Pathogenic bacteria distributions and drug resistance analysis in 96 cases of neonatal sepsis

This study aimed to summarize common pathogens and associated drug resistance in neonatal sepsis (NS).Blood culture and drug sensitivity results from 96 NS cases treated from January 2010 to August 2014 were retrospectively analysed. A total of 97 pathogenic bacteria were detected from these 96 NS cases; Gram-positive cocci accounted for 76.3% of the cases, among which 70.1% involved coagulase-negative staphylococcus (CONS), whereas Gram-negative bacilli and fungi accounted for 19.6% and fungi 4.1% of cases, respectively. Gram-positive cocci exhibited a higher penicillin resistance rate and full vancomycin sensitivity, whereas Gram-negative bacilli exhibited a higher cephalosporin resistance rate, low meropenem resistance rate (6.7%), and no resistance to amikacin.
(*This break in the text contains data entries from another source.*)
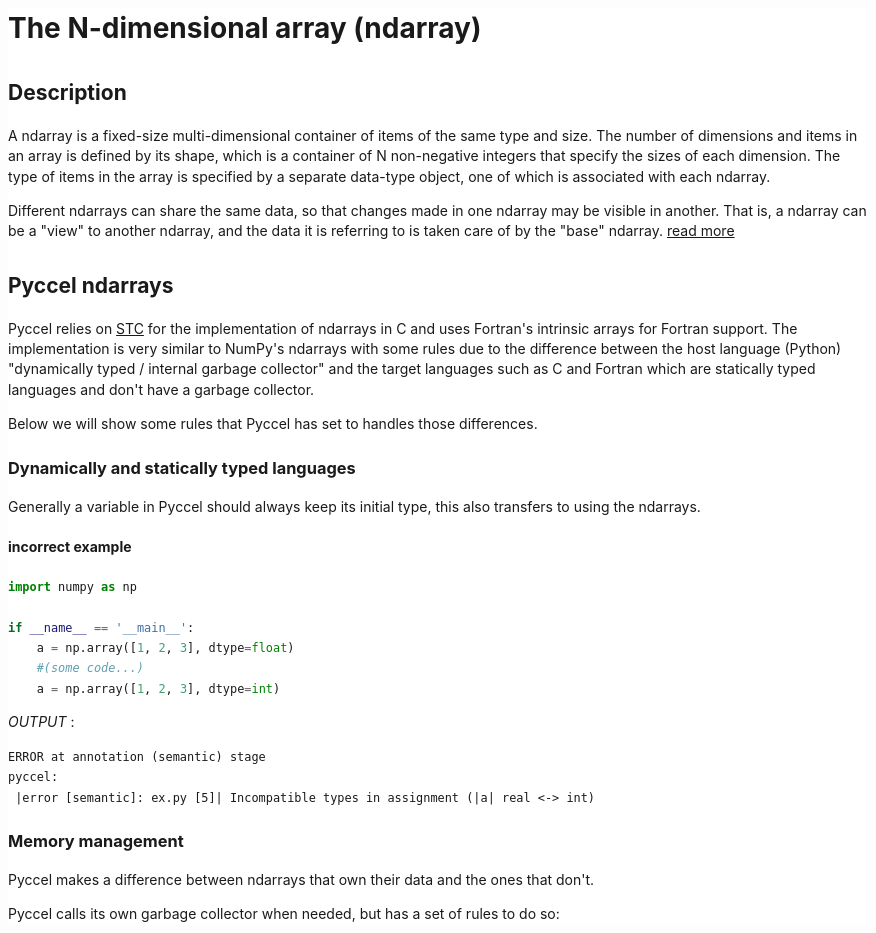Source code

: # The N-dimensional array (ndarray) #

## Description ##

A ndarray is a fixed-size multi-dimensional container of items of the same type and size. The number of dimensions and items in an array is defined by its shape, which is a container of N non-negative integers that specify the sizes of each dimension. The type of items in the array is specified by a separate data-type object, one of which is associated with each ndarray.

Different ndarrays can share the same data, so that changes made in one ndarray may be visible in another. That is, a ndarray can be a "view" to another ndarray, and the data it is referring to is taken care of by the "base" ndarray.
[read more](https://numpy.org/doc/stable/reference/arrays.html)

## Pyccel ndarrays ##

Pyccel relies on [STC](https://github.com/Stclib/STC/) for the implementation of ndarrays in C and uses Fortran's intrinsic arrays for Fortran support. The implementation is very similar to NumPy's ndarrays with some rules due to the difference between the host language (Python) "dynamically typed / internal garbage collector" and the target languages such as C and Fortran which are statically typed languages and don't have a garbage collector.

Below we will show some rules that Pyccel has set to handles those differences.

### Dynamically and statically typed languages ###

Generally a variable in Pyccel should always keep its initial type, this also transfers to using the ndarrays.

#### incorrect example ####

```Python
import numpy as np

if __name__ == '__main__':
    a = np.array([1, 2, 3], dtype=float)
    #(some code...)
    a = np.array([1, 2, 3], dtype=int)
```

_OUTPUT_ :

```Shell
ERROR at annotation (semantic) stage
pyccel:
 |error [semantic]: ex.py [5]| Incompatible types in assignment (|a| real <-> int)
```

### Memory management ###

Pyccel makes a difference between ndarrays that own their data and the ones that don't.

Pyccel calls its own garbage collector when needed, but has a set of rules to do so:
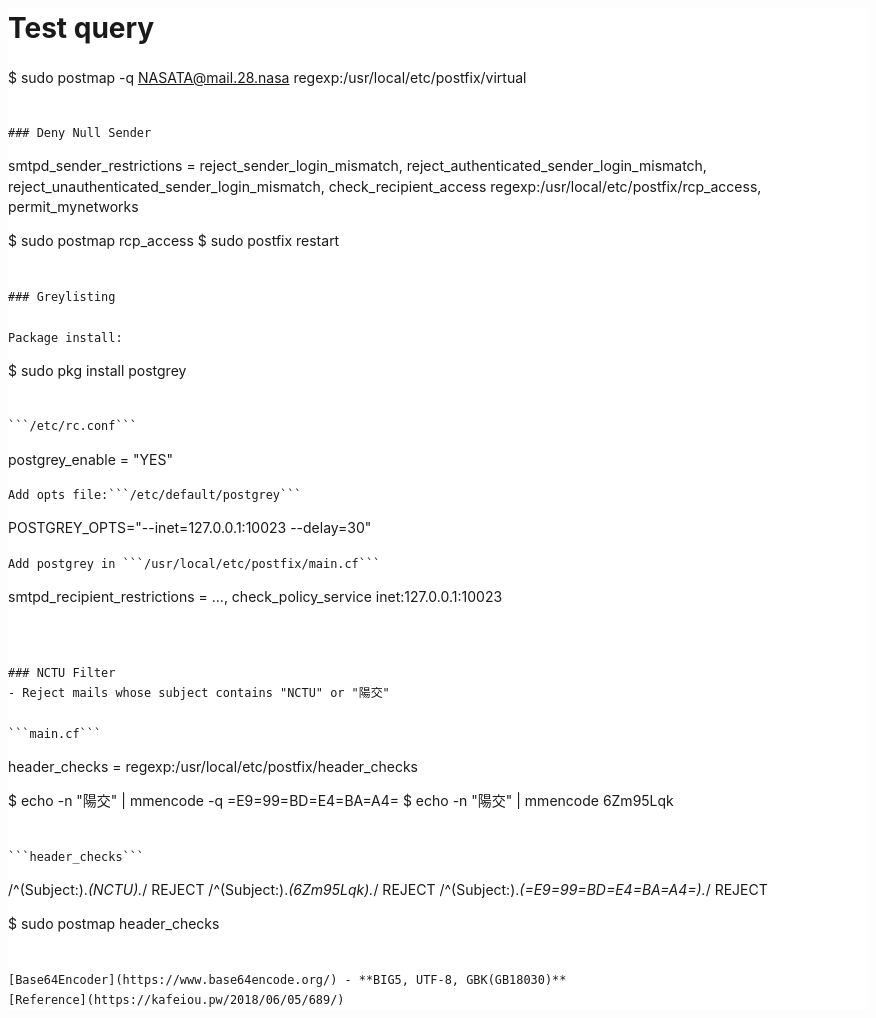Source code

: # Test query
$ sudo postmap -q NASATA@mail.28.nasa regexp:/usr/local/etc/postfix/virtual
```

### Deny Null Sender
```
smtpd_sender_restrictions = reject_sender_login_mismatch,
                reject_authenticated_sender_login_mismatch,
                reject_unauthenticated_sender_login_mismatch,
                check_recipient_access regexp:/usr/local/etc/postfix/rcp_access,
                permit_mynetworks
```
```
$ sudo postmap rcp_access
$ sudo postfix restart
```

### Greylisting

Package install:
```
$ sudo pkg install postgrey
```

```/etc/rc.conf```
```
postgrey_enable = "YES"
```
Add opts file:```/etc/default/postgrey```
```
POSTGREY_OPTS="--inet=127.0.0.1:10023 --delay=30"
```
Add postgrey in ```/usr/local/etc/postfix/main.cf```
```
smtpd_recipient_restrictions = ...,
            check_policy_service inet:127.0.0.1:10023
```


### NCTU Filter
- Reject mails whose subject contains "NCTU" or "陽交"

```main.cf```
```
header_checks = regexp:/usr/local/etc/postfix/header_checks
```

```
$ echo -n "陽交" | mmencode -q
=E9=99=BD=E4=BA=A4=
$ echo -n "陽交" | mmencode
6Zm95Lqk
```

```header_checks```
```
/^(Subject:).*(NCTU).*/                 REJECT
/^(Subject:).*(6Zm95Lqk).*/             REJECT
/^(Subject:).*(=E9=99=BD=E4=BA=A4=).*/  REJECT
```
```
$ sudo postmap header_checks
```

[Base64Encoder](https://www.base64encode.org/) - **BIG5, UTF-8, GBK(GB18030)**
[Reference](https://kafeiou.pw/2018/06/05/689/)

```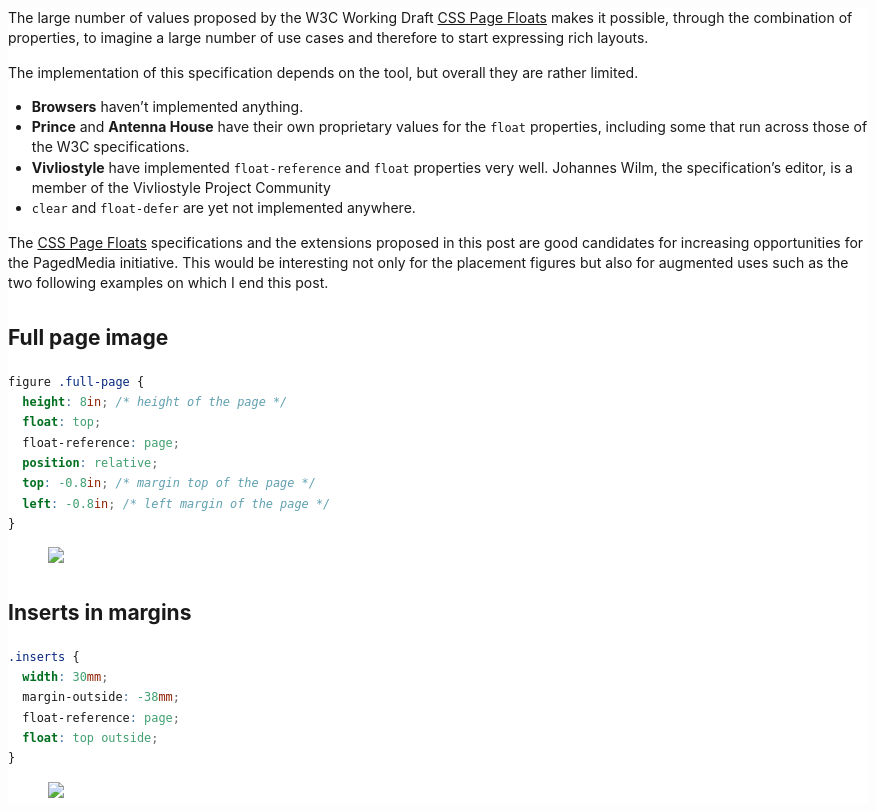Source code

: The large number of values proposed by the W3C Working Draft [CSS Page Floats](https://www.w3.org/TR/css-page-floats-3/) makes it possible, through the combination of properties, to imagine a large number of use cases and therefore to start expressing rich layouts.

The implementation of this specification depends on the tool, but overall they are rather limited.

- **Browsers** haven&#8217;t implemented anything.
- **Prince** and **Antenna House** have their own proprietary values for the `float` properties, including some that run across those of the W3C specifications.
- **Vivliostyle** have implemented `float-reference` and `float` properties very well. Johannes Wilm, the specification&#8217;s editor, is a member of the Vivliostyle Project Community
- `clear` and `float-defer` are yet not implemented anywhere.

The [CSS Page Floats](https://www.w3.org/TR/css-page-floats-3/) specifications and the extensions proposed in this post are good candidates for increasing opportunities for the PagedMedia initiative. This would be interesting not only for the placement figures but also for augmented uses such as the two following examples on which I end this post.

## Full page image

```css
figure .full-page {
  height: 8in; /* height of the page */
  float: top;
  float-reference: page;
  position: relative;
  top: -0.8in; /* margin top of the page */
  left: -0.8in; /* left margin of the page */
}
```

<figure> <img src="/images/article-figures15.png" /></figure>

## Inserts in margins

```css
.inserts {
  width: 30mm;
  margin-outside: -38mm;
  float-reference: page;
  float: top outside;
}
```

<figure> <img src="/images/article-figures16.png"  /></figure>
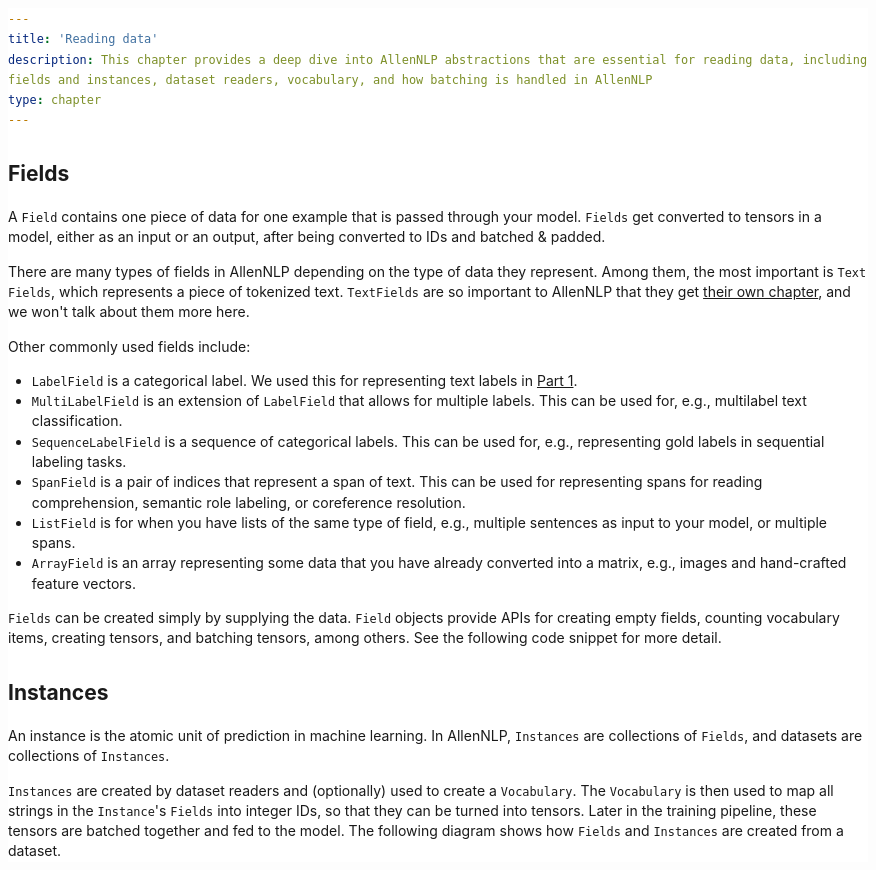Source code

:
 ```yaml
---
title: 'Reading data'
description: This chapter provides a deep dive into AllenNLP abstractions that are essential for reading data, including fields and instances, dataset readers, vocabulary, and how batching is handled in AllenNLP
type: chapter
---
```


<exercise id="1" title="Fields and instances">

## Fields

A `Field` contains one piece of data for one example that is passed through your model. `Fields` get
converted to tensors in a model, either as an input or an output, after being converted to IDs and
batched & padded.

There are many types of fields in AllenNLP depending on the type of data they represent. Among them,
the most important is `TextFields`, which represents a piece of tokenized text. `TextFields` are so
important to AllenNLP that they get [their own chapter](/representing-text-as-features), and we
won't talk about them more here.

Other commonly used fields include:

* `LabelField` is a categorical label. We used this for representing text labels in [Part
  1](/your-first-model).
* `MultiLabelField` is an extension of `LabelField` that allows for multiple labels. This can be
  used for, e.g., multilabel text classification.
* `SequenceLabelField` is a sequence of categorical labels. This can be used for, e.g., representing
  gold labels in sequential labeling tasks.
* `SpanField` is a pair of indices that represent a span of text. This can be used for representing
  spans for reading comprehension, semantic role labeling, or coreference resolution.
* `ListField` is for when you have lists of the same type of field, e.g., multiple sentences as
  input to your model, or multiple spans.
* `ArrayField` is an array representing some data that you have already converted into a matrix,
  e.g., images and hand-crafted feature vectors.

`Fields` can be created simply by supplying the data. `Field` objects provide APIs for creating
empty fields, counting vocabulary items, creating tensors, and batching tensors, among others. See
the following code snippet for more detail.

<codeblock source="part2/reading-data/fields_source" setup="part2/reading-data/fields_setup"></codeblock>

## Instances

An instance is the atomic unit of prediction in machine learning. In AllenNLP, `Instances` are
collections of `Fields`, and datasets are collections of `Instances`.

`Instances` are created by dataset readers and (optionally) used to create a `Vocabulary`. The
`Vocabulary` is then used to map all strings in the `Instance`'s `Fields` into integer IDs, so that
they can be turned into tensors. Later in the training pipeline, these tensors are batched together
and fed to the model. The following diagram shows how `Fields` and `Instances` are created from a
dataset.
The main causative pathogens of NS in our hospital were Gram-positive cocci, among which coagulase-negative Staphylococcus spp such as S. epidermidis and S. haemolyticus were the main conditional pathogens; among Gram-negative pathogens, Klebsiella pneumoniae were most frequently isolated and showed widespread resistance to penicillins and cephalosporins.